### RECORDS PROVIDED:
------------------------------------

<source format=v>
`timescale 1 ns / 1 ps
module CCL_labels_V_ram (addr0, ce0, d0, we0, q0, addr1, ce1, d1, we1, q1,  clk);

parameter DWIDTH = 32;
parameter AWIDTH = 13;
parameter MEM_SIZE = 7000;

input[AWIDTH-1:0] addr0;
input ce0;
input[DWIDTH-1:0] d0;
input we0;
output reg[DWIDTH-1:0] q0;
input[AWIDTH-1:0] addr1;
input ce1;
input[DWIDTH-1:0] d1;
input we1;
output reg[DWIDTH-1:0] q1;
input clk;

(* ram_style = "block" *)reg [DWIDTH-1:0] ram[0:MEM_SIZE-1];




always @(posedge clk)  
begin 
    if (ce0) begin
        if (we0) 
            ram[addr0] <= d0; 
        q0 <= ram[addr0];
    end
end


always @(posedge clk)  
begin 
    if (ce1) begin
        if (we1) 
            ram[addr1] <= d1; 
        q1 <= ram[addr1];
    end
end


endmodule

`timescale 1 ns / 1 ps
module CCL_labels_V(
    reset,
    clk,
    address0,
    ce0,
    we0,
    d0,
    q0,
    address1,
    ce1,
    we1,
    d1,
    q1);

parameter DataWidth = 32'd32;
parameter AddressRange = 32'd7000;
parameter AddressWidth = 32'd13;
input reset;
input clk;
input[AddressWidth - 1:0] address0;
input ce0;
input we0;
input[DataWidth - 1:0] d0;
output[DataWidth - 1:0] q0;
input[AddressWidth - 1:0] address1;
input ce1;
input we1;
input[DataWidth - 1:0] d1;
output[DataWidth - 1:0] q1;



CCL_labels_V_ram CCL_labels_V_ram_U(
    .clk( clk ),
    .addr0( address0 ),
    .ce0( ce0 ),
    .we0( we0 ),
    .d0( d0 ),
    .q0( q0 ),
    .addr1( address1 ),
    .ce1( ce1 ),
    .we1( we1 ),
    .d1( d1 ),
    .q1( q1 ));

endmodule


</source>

------------------------------------

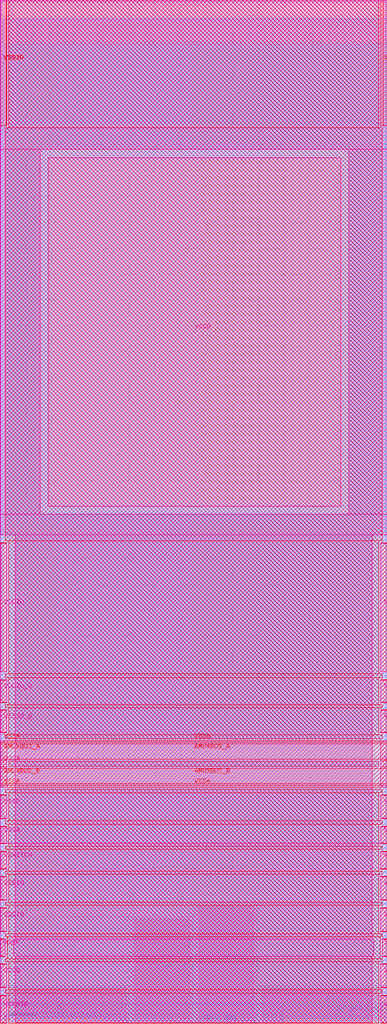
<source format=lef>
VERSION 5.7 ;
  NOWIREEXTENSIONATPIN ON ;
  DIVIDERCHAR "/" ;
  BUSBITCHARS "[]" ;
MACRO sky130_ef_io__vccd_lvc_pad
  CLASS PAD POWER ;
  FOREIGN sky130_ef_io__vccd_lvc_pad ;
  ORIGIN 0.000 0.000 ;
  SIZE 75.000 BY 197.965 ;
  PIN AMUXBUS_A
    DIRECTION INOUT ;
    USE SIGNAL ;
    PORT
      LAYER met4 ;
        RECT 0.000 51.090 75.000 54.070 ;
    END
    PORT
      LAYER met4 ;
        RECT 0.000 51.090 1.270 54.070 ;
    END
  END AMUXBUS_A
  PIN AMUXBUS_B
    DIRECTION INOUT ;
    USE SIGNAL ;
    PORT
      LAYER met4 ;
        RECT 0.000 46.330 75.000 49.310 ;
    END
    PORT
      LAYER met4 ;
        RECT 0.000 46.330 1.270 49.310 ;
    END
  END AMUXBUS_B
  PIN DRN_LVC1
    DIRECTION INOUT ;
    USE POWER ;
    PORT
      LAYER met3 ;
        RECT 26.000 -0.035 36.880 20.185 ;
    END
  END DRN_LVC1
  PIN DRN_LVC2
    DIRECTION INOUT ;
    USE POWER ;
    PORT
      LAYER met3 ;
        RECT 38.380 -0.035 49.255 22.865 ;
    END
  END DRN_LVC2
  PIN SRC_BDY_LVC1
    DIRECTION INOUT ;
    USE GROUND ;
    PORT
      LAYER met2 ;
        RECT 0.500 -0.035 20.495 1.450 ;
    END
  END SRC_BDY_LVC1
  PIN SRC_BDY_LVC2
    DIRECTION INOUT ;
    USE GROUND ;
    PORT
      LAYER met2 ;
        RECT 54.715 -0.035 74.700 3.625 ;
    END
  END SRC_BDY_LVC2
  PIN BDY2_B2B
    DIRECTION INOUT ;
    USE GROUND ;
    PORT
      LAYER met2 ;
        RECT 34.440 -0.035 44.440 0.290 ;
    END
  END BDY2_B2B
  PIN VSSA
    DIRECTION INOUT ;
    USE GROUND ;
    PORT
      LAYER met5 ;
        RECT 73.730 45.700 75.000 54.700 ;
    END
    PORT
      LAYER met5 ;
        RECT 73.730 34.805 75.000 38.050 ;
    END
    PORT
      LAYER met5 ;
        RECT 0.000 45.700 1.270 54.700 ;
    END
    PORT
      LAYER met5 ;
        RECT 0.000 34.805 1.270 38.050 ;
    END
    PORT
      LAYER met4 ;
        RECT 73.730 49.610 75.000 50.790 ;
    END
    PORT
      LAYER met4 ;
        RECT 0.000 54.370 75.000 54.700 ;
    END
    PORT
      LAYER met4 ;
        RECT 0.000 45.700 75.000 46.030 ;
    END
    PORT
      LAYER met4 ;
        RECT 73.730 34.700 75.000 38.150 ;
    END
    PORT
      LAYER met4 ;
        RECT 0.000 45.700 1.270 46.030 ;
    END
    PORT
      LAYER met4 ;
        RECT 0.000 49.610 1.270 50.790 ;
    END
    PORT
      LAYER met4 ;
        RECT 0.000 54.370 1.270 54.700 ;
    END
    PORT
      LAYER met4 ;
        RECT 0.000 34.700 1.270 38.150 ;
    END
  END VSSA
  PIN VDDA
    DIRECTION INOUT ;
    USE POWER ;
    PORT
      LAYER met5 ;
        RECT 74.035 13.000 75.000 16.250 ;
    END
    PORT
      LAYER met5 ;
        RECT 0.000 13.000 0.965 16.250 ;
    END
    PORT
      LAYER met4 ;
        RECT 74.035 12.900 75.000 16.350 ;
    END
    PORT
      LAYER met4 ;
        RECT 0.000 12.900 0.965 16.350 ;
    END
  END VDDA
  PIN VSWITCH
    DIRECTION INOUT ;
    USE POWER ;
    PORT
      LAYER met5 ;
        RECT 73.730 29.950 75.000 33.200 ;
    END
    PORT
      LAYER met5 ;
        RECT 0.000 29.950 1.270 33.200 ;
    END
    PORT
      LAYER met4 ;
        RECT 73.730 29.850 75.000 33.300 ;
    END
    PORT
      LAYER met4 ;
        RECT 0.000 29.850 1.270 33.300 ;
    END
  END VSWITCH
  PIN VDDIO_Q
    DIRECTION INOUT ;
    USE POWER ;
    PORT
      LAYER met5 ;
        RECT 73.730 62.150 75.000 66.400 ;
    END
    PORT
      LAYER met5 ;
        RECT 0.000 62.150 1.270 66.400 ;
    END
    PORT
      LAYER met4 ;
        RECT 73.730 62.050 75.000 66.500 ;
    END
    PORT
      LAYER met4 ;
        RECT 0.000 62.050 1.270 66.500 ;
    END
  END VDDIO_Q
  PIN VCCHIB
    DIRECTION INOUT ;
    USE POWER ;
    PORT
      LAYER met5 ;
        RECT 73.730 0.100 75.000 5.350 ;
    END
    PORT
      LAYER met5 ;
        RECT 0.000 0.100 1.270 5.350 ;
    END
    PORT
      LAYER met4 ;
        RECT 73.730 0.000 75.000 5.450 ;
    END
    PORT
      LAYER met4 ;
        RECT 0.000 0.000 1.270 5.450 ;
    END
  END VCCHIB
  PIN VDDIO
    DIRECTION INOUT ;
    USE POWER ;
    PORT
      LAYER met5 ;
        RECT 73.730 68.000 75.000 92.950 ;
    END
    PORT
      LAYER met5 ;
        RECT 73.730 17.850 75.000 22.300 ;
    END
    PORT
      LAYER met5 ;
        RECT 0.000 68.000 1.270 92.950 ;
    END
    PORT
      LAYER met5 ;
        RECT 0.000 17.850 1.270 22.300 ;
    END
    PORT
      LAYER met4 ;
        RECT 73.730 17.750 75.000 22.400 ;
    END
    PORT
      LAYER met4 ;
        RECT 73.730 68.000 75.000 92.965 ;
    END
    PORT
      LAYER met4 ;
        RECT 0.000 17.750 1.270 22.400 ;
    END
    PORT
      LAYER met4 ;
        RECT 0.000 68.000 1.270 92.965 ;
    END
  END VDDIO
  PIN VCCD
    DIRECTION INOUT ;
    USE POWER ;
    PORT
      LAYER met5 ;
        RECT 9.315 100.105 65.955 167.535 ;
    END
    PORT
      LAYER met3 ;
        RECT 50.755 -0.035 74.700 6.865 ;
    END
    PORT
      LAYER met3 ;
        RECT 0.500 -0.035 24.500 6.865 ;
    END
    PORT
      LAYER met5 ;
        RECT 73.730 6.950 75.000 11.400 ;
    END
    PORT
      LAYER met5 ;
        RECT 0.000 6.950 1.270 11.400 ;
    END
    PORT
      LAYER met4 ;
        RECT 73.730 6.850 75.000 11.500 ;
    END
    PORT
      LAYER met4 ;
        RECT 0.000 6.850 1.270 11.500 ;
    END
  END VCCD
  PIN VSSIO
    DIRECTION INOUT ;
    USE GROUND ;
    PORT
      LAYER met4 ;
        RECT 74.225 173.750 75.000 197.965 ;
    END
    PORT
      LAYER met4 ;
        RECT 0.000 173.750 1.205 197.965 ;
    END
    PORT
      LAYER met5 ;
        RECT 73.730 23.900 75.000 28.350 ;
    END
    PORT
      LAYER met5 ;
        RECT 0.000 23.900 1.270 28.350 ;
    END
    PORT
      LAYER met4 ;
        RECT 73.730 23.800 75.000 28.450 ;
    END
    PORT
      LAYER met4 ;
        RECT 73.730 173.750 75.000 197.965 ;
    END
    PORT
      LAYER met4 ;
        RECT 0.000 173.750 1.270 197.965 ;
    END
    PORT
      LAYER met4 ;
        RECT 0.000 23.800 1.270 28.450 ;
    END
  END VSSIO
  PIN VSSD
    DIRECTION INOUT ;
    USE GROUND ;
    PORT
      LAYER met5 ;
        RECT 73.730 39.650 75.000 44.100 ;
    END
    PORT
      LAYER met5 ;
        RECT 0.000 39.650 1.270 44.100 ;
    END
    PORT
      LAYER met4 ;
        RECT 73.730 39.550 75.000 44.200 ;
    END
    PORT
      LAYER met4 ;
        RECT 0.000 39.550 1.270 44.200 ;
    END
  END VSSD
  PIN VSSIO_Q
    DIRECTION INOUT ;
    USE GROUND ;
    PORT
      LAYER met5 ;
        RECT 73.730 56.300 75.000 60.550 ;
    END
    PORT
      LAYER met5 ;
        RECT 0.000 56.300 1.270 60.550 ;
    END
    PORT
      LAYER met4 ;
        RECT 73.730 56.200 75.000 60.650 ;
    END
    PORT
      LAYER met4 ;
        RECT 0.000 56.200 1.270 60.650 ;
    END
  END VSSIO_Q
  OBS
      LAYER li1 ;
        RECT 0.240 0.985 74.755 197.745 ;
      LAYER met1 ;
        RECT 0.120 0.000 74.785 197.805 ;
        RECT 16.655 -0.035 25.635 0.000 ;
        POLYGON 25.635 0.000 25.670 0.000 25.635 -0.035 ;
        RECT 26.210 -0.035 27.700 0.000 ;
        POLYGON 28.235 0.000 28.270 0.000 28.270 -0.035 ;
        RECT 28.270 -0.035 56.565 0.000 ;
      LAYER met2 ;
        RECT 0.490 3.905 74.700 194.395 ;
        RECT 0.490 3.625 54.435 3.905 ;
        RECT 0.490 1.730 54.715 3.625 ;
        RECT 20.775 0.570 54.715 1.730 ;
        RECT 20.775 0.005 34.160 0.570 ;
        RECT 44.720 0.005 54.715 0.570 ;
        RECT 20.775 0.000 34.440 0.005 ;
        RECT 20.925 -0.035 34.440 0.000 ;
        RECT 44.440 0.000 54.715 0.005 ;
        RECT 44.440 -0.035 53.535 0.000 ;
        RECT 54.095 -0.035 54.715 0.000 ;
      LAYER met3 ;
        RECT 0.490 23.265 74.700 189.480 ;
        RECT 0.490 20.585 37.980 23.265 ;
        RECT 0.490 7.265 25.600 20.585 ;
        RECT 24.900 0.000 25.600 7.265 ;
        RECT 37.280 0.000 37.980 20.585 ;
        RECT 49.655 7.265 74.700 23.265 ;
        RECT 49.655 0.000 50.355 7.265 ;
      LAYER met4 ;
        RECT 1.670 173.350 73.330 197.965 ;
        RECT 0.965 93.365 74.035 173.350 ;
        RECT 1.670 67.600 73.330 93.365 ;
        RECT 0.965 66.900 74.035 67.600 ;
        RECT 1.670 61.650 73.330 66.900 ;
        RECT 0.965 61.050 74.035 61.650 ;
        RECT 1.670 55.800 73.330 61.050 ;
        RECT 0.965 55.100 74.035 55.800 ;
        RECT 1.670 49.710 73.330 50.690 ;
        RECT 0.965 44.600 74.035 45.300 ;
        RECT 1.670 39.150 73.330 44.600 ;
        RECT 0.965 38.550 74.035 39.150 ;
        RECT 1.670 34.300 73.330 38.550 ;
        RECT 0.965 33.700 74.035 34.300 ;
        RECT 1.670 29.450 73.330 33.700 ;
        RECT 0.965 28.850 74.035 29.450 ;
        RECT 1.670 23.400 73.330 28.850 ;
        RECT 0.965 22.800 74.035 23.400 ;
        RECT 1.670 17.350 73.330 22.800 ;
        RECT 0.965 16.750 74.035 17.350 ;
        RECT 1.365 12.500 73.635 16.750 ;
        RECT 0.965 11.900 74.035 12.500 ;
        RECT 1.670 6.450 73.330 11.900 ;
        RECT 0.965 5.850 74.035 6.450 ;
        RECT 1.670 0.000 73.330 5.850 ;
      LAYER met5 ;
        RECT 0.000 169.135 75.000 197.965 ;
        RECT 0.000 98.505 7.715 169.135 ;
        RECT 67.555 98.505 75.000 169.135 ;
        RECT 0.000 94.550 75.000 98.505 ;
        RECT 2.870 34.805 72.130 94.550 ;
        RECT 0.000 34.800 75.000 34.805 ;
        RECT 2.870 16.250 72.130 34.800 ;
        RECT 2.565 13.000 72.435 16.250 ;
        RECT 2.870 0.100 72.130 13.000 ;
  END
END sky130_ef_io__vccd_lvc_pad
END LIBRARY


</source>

------------------------------------

Show every line from the listing that contains "POLYGON".

        POLYGON 25.635 0.000 25.670 0.000 25.635 -0.035 ;
        POLYGON 28.235 0.000 28.270 0.000 28.270 -0.035 ;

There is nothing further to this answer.